About this exercise: Find "ring pip: (334, 94)" and "thumb tip: (217, 482)" in the records below. Copy the lines holding them and every line between, exactly, and no others.

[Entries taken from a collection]
· · · ·

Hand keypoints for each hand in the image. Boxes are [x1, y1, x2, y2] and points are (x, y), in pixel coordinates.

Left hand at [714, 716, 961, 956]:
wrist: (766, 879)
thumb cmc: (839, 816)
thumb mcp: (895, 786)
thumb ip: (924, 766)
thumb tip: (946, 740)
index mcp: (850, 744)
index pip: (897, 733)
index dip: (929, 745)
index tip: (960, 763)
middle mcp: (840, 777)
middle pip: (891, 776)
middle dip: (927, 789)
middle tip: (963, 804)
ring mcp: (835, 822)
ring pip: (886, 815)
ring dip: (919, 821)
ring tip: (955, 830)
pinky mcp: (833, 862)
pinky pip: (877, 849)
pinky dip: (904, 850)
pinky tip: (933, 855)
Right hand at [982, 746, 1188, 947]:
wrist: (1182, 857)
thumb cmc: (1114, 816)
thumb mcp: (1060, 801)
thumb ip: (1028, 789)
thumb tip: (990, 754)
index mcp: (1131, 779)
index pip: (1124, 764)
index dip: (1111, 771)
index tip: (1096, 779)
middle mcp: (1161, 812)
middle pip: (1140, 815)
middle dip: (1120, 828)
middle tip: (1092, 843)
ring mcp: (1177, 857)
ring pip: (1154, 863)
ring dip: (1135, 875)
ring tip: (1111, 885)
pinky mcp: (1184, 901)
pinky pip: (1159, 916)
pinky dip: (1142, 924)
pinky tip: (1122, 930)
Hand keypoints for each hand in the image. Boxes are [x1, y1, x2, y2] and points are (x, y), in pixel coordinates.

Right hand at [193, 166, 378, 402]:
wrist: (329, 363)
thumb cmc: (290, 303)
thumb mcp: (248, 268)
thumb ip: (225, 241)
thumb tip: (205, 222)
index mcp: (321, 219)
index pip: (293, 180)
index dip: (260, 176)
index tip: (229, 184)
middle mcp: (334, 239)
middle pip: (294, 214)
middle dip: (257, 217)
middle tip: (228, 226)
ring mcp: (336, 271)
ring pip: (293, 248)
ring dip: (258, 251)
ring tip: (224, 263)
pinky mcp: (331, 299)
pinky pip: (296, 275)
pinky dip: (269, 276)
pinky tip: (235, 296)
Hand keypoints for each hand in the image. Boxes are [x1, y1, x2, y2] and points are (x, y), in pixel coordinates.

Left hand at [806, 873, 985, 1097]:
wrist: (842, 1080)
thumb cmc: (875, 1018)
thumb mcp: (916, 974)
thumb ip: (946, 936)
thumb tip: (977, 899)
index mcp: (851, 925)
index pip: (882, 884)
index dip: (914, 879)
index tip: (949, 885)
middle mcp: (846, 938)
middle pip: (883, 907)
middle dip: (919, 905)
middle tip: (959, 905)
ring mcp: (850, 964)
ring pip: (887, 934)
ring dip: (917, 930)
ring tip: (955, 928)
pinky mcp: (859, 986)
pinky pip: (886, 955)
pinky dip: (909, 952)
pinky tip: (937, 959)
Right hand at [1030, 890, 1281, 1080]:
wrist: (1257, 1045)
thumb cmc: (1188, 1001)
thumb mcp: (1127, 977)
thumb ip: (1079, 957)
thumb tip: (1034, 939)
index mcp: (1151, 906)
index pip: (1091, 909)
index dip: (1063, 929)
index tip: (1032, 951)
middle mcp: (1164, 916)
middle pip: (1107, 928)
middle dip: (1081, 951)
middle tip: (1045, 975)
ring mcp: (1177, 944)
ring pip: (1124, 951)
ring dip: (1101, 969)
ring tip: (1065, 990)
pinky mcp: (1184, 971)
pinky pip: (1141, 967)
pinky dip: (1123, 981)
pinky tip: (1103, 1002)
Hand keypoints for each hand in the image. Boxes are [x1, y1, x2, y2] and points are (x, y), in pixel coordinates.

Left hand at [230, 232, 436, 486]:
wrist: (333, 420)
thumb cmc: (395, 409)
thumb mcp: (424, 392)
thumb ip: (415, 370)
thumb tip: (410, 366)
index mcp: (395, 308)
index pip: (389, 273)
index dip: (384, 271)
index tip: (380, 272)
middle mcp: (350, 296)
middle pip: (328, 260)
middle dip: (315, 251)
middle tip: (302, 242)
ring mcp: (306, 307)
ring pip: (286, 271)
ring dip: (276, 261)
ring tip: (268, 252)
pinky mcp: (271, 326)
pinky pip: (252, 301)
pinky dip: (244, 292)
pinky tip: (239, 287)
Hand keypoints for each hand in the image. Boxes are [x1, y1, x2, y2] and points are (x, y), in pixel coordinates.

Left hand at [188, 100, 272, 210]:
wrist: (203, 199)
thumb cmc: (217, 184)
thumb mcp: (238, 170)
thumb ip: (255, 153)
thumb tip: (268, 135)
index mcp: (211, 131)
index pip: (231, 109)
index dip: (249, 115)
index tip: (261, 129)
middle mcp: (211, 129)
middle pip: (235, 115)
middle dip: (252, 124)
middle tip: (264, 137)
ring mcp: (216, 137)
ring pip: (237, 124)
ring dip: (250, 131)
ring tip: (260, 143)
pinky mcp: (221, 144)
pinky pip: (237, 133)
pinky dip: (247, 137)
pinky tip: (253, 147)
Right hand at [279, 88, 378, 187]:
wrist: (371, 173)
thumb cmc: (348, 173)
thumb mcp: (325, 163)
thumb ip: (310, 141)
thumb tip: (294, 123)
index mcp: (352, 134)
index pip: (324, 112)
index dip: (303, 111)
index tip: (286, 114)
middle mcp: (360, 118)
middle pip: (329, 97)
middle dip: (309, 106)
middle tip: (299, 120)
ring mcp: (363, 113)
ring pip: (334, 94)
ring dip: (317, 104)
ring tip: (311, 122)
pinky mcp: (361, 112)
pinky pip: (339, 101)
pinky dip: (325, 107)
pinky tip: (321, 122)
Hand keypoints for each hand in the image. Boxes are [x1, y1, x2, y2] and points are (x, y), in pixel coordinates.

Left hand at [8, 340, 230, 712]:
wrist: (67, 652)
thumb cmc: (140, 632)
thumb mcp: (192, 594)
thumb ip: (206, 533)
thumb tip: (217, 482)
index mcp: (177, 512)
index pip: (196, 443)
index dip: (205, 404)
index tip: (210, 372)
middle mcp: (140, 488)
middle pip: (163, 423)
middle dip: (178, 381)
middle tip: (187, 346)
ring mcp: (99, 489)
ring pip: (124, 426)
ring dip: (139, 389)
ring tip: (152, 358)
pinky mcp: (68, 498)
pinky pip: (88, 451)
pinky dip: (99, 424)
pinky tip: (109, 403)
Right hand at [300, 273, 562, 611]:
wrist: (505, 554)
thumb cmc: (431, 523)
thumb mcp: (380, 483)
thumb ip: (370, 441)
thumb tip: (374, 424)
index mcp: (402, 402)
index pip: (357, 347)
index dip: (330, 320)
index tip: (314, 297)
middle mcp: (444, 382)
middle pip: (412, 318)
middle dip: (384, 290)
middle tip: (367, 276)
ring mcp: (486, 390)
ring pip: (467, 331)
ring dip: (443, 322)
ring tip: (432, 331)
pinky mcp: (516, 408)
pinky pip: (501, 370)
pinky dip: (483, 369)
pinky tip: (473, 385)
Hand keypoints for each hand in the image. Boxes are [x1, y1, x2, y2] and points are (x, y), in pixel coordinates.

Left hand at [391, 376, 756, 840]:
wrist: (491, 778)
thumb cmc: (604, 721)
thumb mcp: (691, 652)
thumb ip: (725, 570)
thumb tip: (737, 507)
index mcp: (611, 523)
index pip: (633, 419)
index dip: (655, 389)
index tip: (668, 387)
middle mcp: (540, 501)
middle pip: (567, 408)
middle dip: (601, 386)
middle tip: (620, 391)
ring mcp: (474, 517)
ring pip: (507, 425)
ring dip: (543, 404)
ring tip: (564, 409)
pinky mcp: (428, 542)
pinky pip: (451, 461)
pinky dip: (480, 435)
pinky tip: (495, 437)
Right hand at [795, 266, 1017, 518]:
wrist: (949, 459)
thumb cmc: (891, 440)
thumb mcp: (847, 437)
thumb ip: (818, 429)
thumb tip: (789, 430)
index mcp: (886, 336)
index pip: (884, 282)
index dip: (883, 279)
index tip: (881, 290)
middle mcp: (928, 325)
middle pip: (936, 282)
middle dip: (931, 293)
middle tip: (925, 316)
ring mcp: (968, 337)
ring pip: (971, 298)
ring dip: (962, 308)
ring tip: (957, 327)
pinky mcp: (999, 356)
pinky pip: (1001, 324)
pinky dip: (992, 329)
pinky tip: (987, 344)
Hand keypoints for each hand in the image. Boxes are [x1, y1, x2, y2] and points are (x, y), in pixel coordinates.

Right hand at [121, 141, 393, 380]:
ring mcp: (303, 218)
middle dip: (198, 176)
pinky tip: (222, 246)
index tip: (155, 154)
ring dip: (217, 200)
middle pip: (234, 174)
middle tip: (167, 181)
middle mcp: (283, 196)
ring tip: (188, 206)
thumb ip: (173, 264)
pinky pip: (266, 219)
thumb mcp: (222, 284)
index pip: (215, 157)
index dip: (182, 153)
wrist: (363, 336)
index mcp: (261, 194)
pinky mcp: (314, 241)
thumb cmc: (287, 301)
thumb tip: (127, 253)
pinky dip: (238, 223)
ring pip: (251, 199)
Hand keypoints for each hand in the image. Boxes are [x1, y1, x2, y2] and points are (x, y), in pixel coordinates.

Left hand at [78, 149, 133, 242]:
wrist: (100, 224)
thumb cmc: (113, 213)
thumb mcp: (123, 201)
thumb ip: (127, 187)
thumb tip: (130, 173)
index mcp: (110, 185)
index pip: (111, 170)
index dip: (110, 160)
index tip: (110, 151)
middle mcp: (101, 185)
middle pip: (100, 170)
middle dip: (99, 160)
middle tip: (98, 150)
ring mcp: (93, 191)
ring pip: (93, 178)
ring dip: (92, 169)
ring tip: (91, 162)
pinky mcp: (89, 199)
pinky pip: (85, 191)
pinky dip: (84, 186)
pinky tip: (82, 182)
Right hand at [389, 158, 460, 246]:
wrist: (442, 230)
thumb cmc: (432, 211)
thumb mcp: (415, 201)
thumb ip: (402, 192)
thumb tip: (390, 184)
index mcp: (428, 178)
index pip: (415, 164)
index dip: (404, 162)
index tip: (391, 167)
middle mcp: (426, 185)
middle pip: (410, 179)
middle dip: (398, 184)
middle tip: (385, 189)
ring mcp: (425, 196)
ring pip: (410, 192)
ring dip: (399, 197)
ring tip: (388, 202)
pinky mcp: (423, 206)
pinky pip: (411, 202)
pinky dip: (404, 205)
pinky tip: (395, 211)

· · · ·

Answer for this exercise:
ring pip: (334, 94)
ring dip: (317, 104)
ring tip: (311, 122)
pinky mcp: (361, 112)
pinky pip: (339, 101)
pinky dip: (325, 107)
pinky tip: (321, 122)
Hand keypoints for each hand in the image. Boxes are [x1, y1, x2, y2] and points are (x, y), in pixel coordinates.

Left hand at [8, 340, 230, 712]:
wrist: (67, 652)
thumb cmc: (140, 632)
thumb mcp: (192, 594)
thumb ip: (206, 533)
thumb tip: (217, 482)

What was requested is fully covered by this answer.